At a bank where Tess Trueheart happens to be, Gruesome and Melody drop a grenade with the gas into a wastebasket; when it goes off, everyone but Tess freezes in place. They rob the place of more than $100,000 and shoot a cop on the sidewalk before Tracy and his men arrive. Gruesome demands half of the loot from X-Ray .... or else.

Tracy tries to learn the secret of the formula from Dr. Tomic's top assistant, Professor Learned, before going after Gruesome and his gang. Over the course of the film, Learned is shot dead, and Melody dies in a car accident.
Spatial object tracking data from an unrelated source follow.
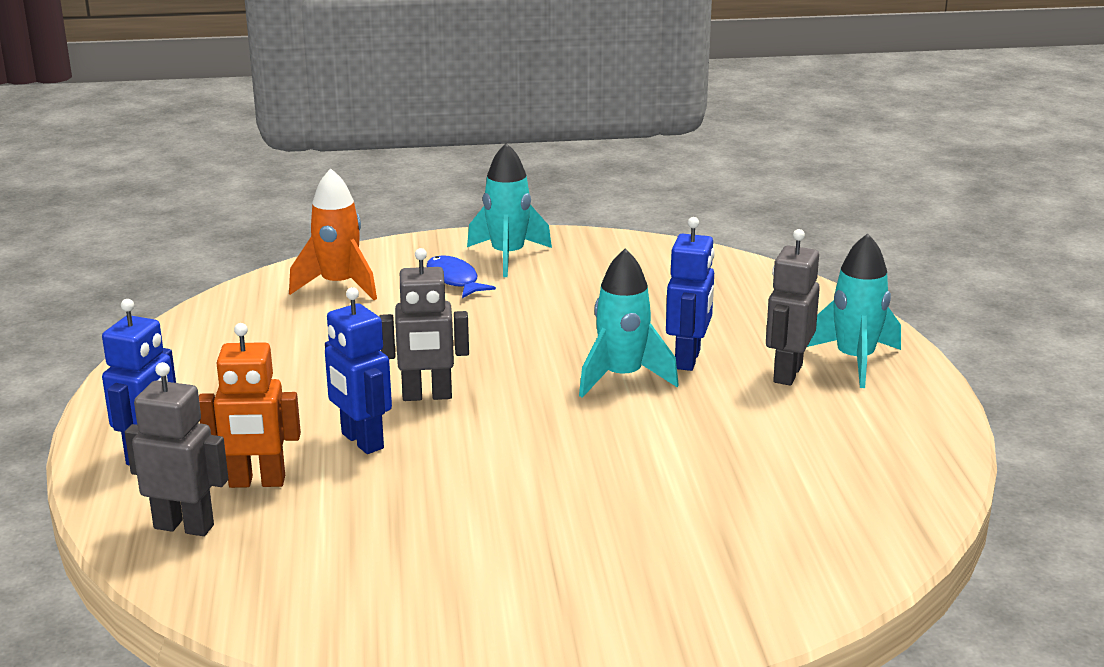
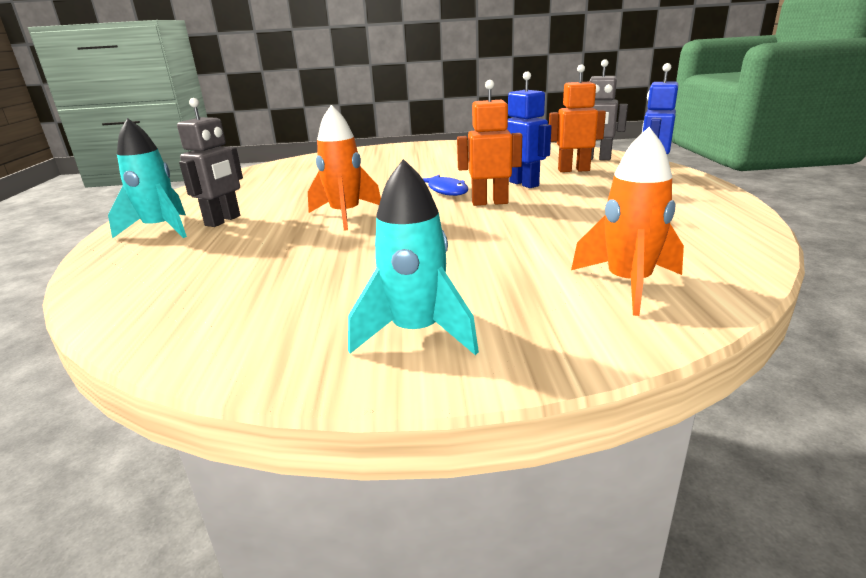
camera: 175 degrees left, 0 degrees up
(427, 396) = (489, 202): grey robot -> orange robot
(454, 280) = (488, 294): blue fish -> blue fish (446, 191)
(622, 378) = (345, 215): turquoise rocket -> orange rocket
(688, 359) = (286, 227): blue robot -> none

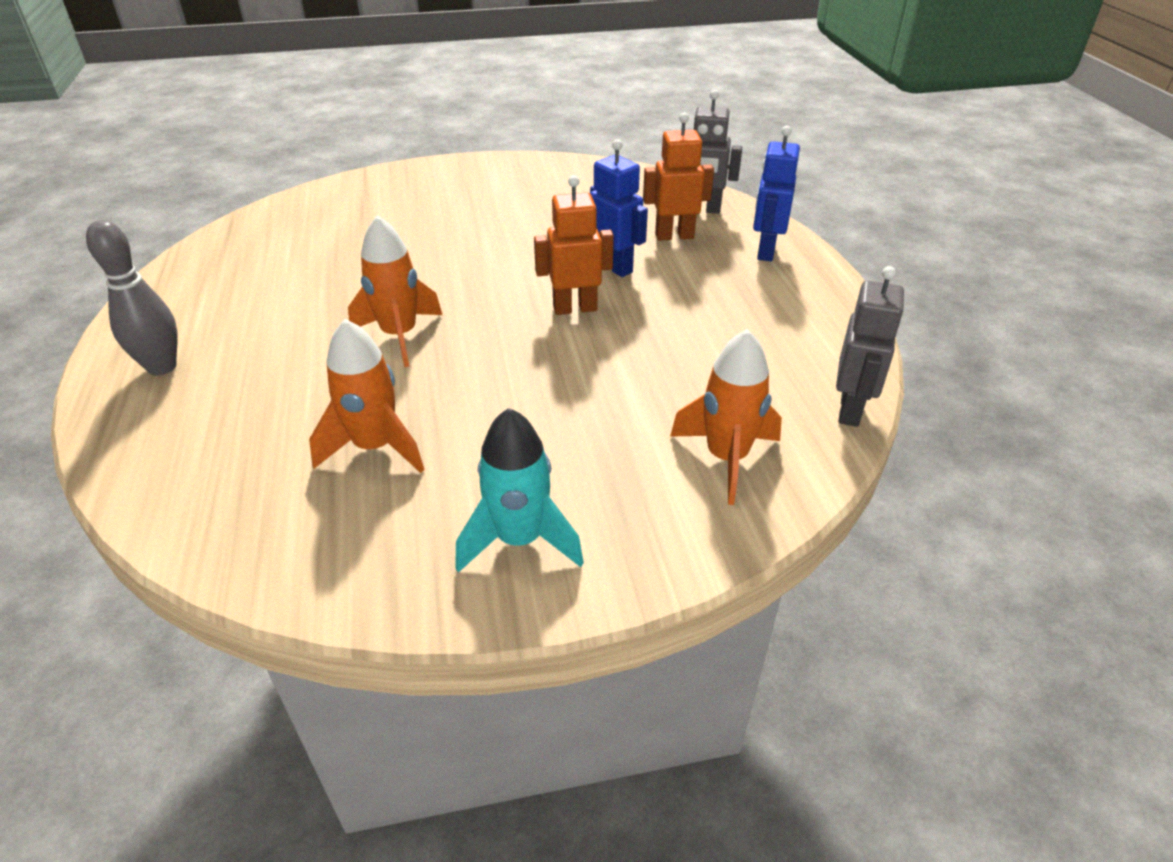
camera: 10 degrees left, 15 degrees up
(161, 229) = (162, 367): turquoise rocket -> grey bowling pin
(223, 221) = (240, 348): grey robot -> grey robot (850, 410)
(303, 272) = (375, 447): none -> orange rocket
(446, 191) = (518, 281): blue fish -> none

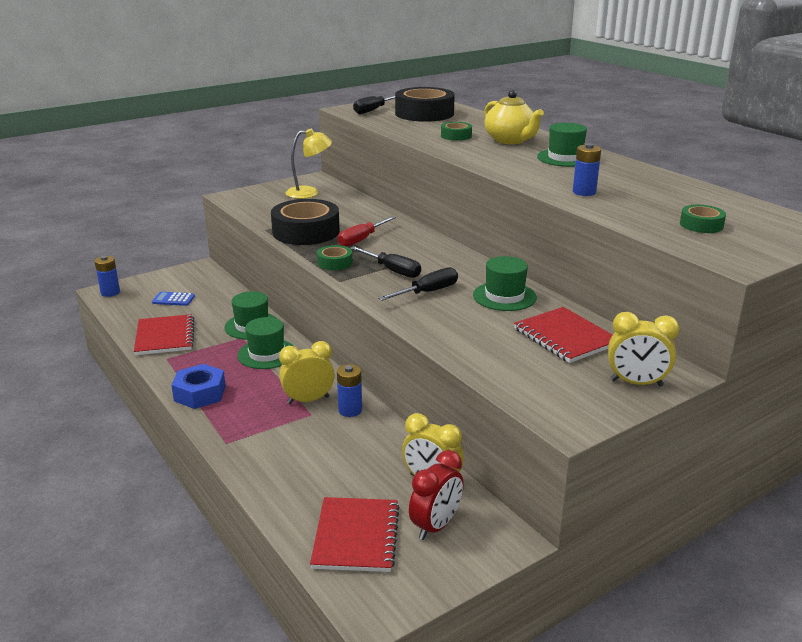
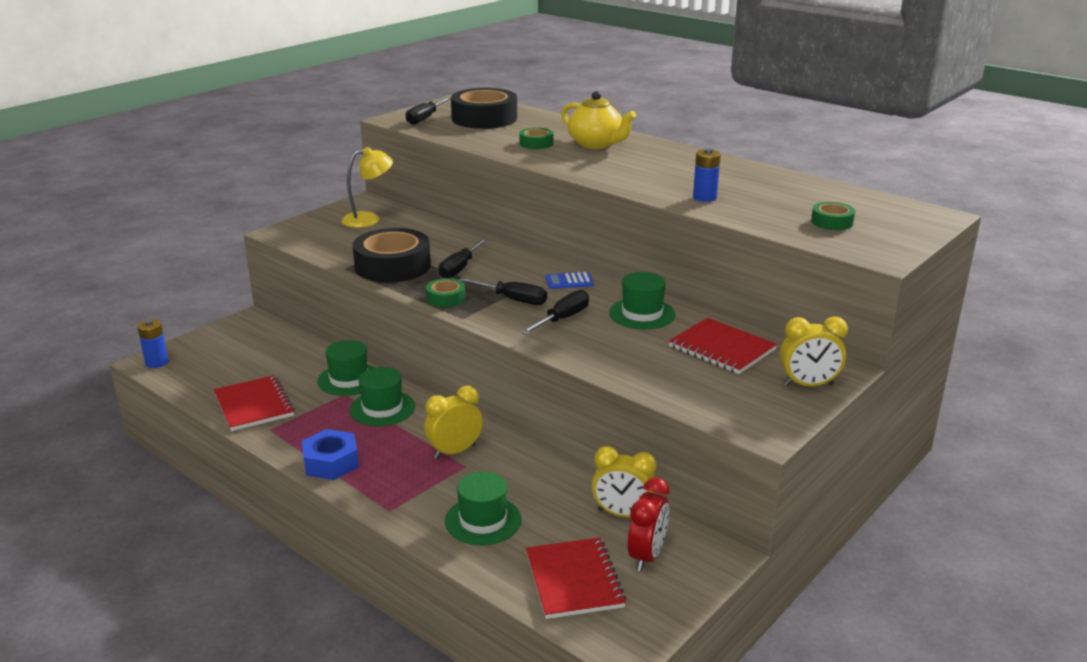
camera: 15 degrees left, 0 degrees up
(173, 299) = (239, 361): blue calculator -> blue calculator (569, 281)
(350, 410) = (504, 455): blue battery -> none
(361, 240) = (459, 269): red screwdriver -> black screwdriver
(565, 158) = (664, 160): green hat -> green hat (483, 520)

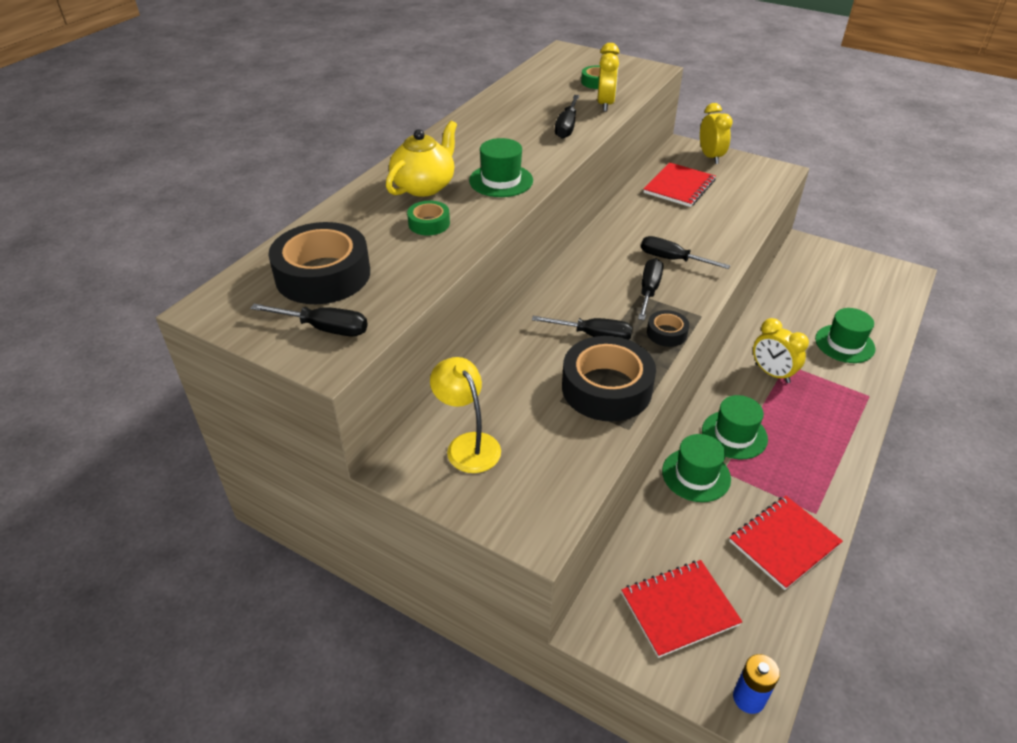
camera: 100 degrees left, 15 degrees up
(331, 462) = (836, 448): blue nut -> none
(446, 298) = (666, 333): green tape -> black tape
(569, 281) = (595, 263): blue calculator -> none
(574, 580) = (871, 296): red notebook -> red notebook (679, 609)
(622, 514) = (792, 282): yellow clock -> yellow clock (605, 104)
(642, 314) = (641, 222): green hat -> green hat (501, 180)
(647, 556) = (826, 270): red clock -> none
(704, 197) = (567, 127): blue battery -> black screwdriver

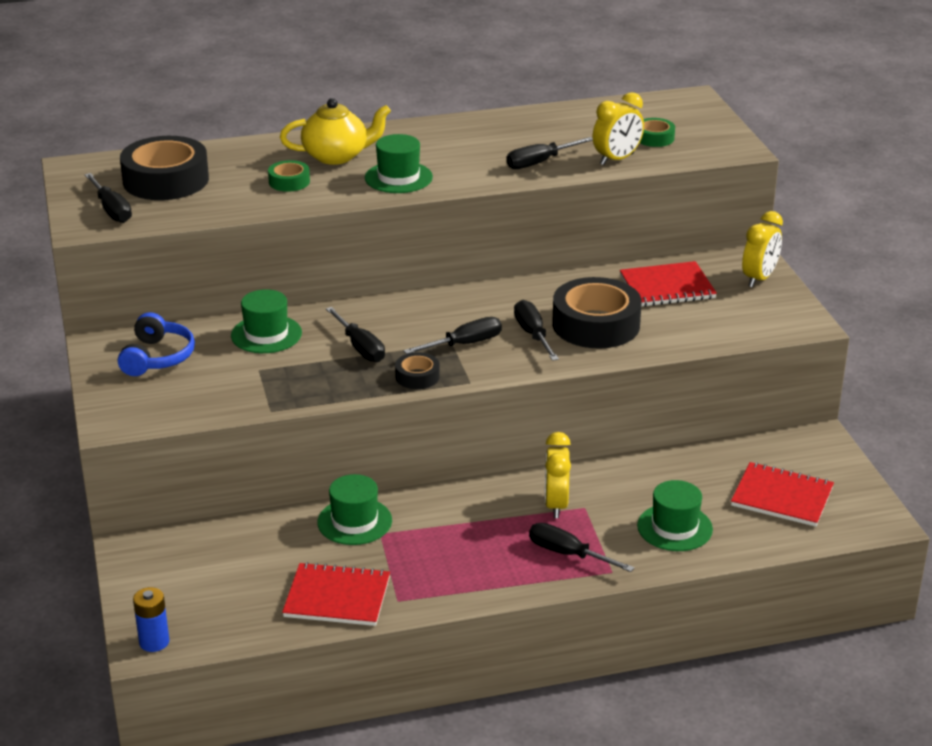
camera: 45 degrees right, 10 degrees down
(468, 444) = (157, 357): yellow lamp -> blue headphones
(606, 388) = (303, 381): black tape -> black tape (596, 324)
(679, 609) = (197, 576): red notebook -> red notebook (782, 497)
(734, 435) = (435, 519): green hat -> green hat (266, 334)
(832, 402) = (567, 554): none -> black screwdriver

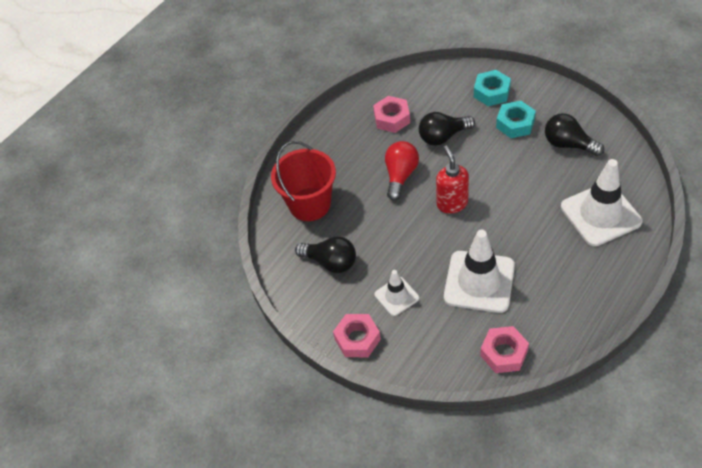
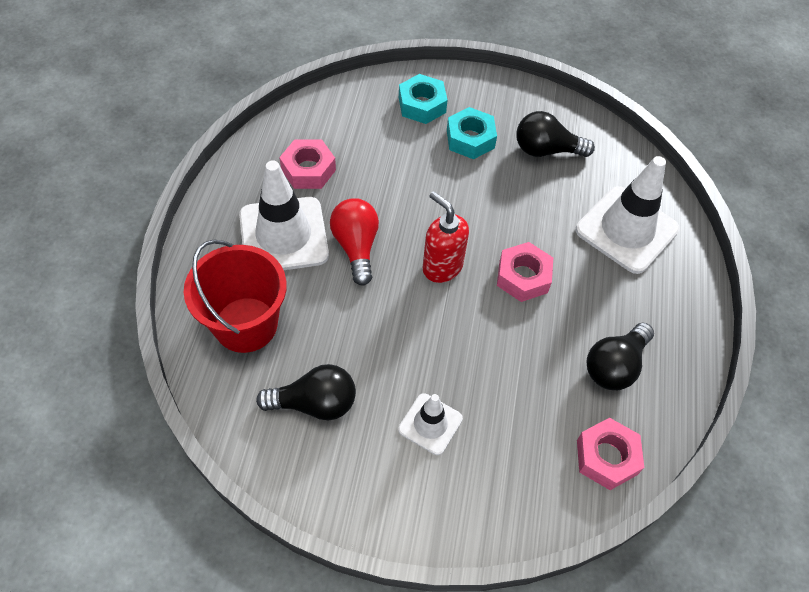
camera: 35 degrees left, 5 degrees up
(357, 339) = (405, 509): pink nut -> pink nut (523, 277)
(443, 136) = (388, 178): black light bulb -> black light bulb (614, 366)
(479, 282) = (528, 366): white traffic cone -> white traffic cone (283, 235)

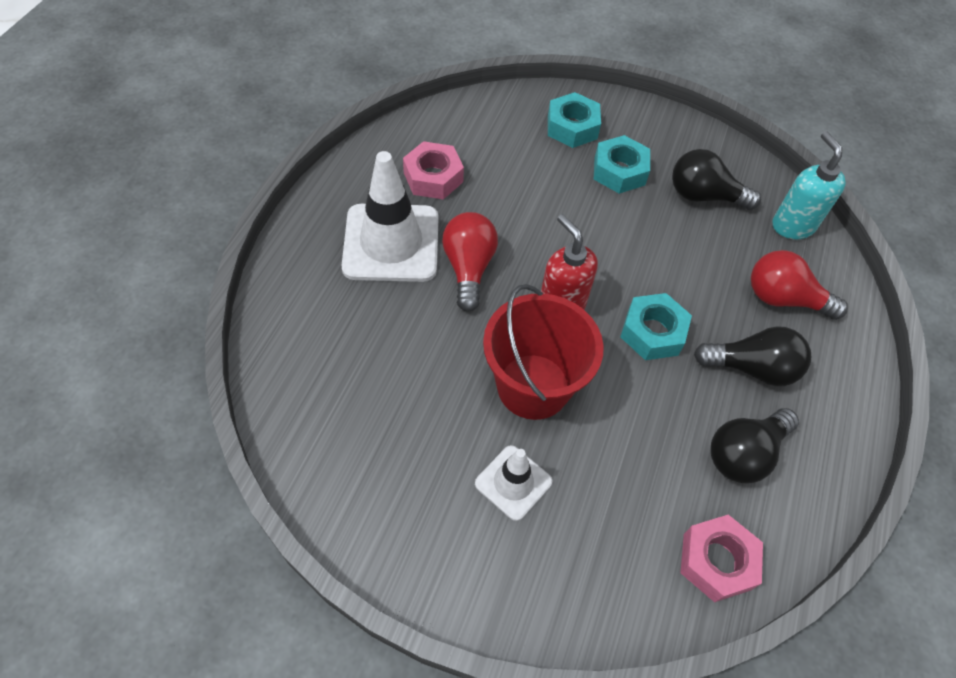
camera: 10 degrees right, 0 degrees up
(246, 324) = (328, 333): red bucket -> red bucket (533, 386)
(315, 403) = (386, 434): black light bulb -> black light bulb (752, 368)
(523, 277) = (652, 332): pink nut -> turquoise nut
(624, 164) = (793, 225): none -> turquoise soap dispenser
(626, 230) = (783, 299): white traffic cone -> red light bulb

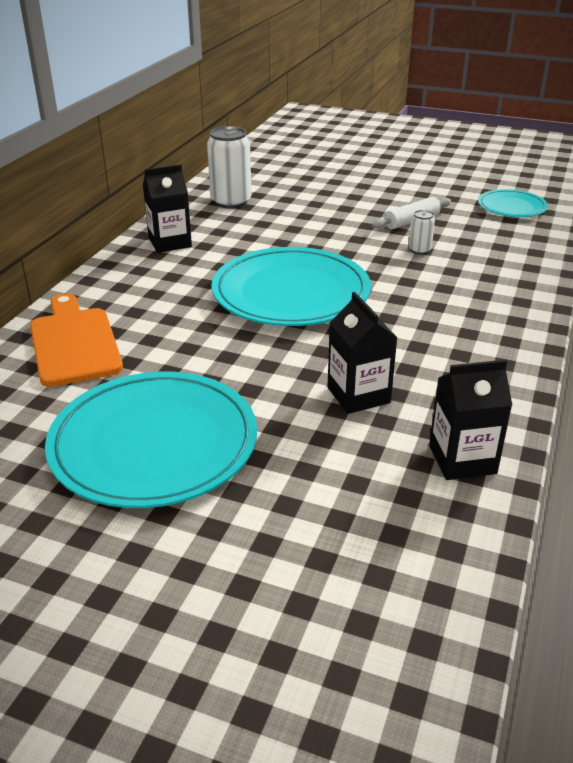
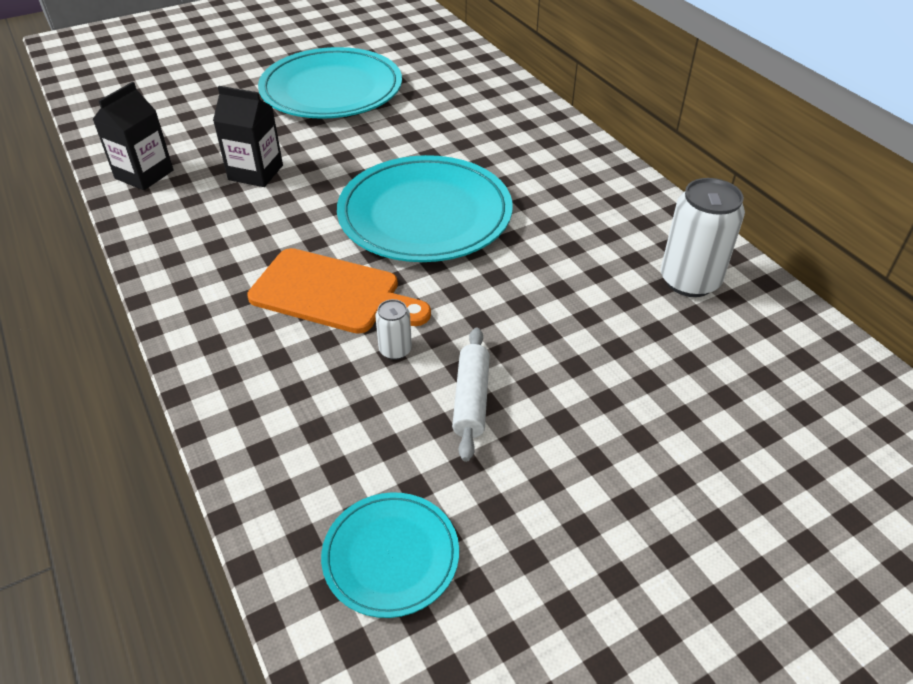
camera: 130 degrees right, 10 degrees up
(74, 343) = (482, 99): orange cutting board -> orange cutting board (332, 293)
(170, 242) = (612, 195): black carton -> none

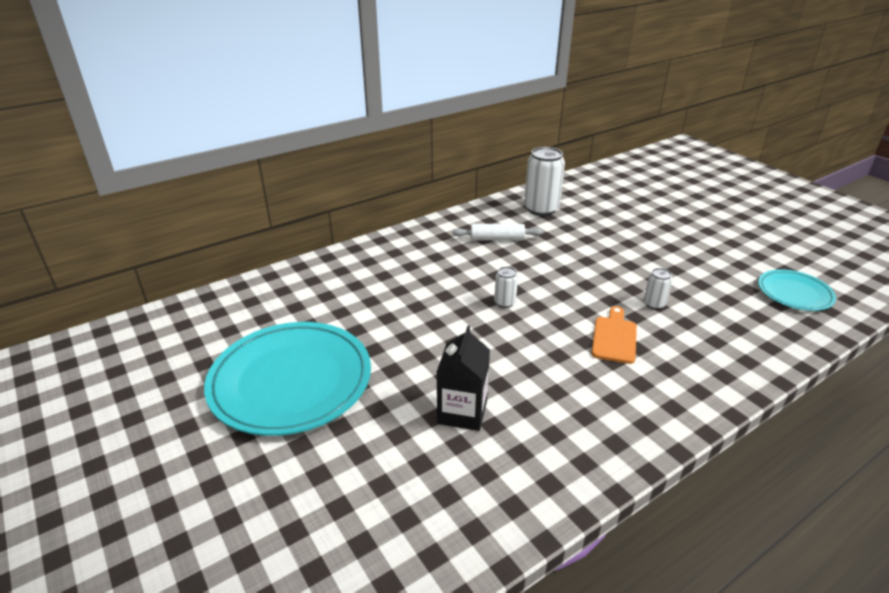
camera: 95 degrees left, 10 degrees down
(144, 174) = (481, 511): black carton -> none
(332, 293) = (614, 337): orange cutting board -> orange cutting board, size x0.62
(425, 215) = (504, 302): turquoise plate -> white can
(471, 399) = (676, 274): white rolling pin -> white rolling pin (497, 239)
As an offhand comment, Tess quips "dead men tell no tales", which gives Tracy an idea: since Gruesome will resort even to murder to keep his secret weapon a secret, if he thinks Melody is alive, he will hunt Melody down to prevent any leaks. Tracy decides to run a false flag operation: put out word that Melody has been captured alive, and pose as Melody hoping Gruesome will show up. Gruesome takes the bait and abducts what he thinks is Melody from the hospital. In a climactic shootout at the plastic factory, Tracy shoots Gruesome in the back.

Tracy retrieves one last gas grenade with the intent of analyzing the contents. Back at the office, in the closing scene, the grenade inadvertently goes off, freezing everyone in place just as Dick and Tess are about to kiss.

==Cast==
- Boris Karloff as Gruesome
- Ralph Byrd as Dick Tracy
- Anne Gwynne as Tess Truehart
- Skelton Knaggs as Rudolph X-Ray
- Edward Ashley as Dr. Lee Thal
- June Clayworth as Dr. I.M. Learned
- Lyle Latell as Pat Patton
- Tony Barrett as 'Melody' Fiske
- James Nolan as Dan Sterne
- Joseph Crehan as Chief Brandon
- Milton Parsons as Dr. A. Tomic

==Legacy==
- In 2007, Dick Tracy Meets Gruesome was shown on the horror hosted television series Cinema Insomnia. Apprehensive Films later released the Cinema Insomnia episode onto DVD.
- On October 16, 2014, writer Mike Curtis and artist Joe Staton introduced a version of the Gruesome character into the Dick Tracy comic strip. They introduced a character inspired by Melody (Mel O. Dee) on October 27 of that year. The cartoonists carry the joke further. Gruesome had had plastic surgery done to change his appearance, by a Dr. Einstein and Gruesome gets drafted to portray Jonathon Brewster in a production of Arsenic and Old Lace.
- US band Poet Named Revolver, from Nashville, Tennessee, released an album called Meets Gruesome. Recorded in 2007, first released in 2008, and reissued in 2014 by No Kings Record Cadre, with visual references to the film.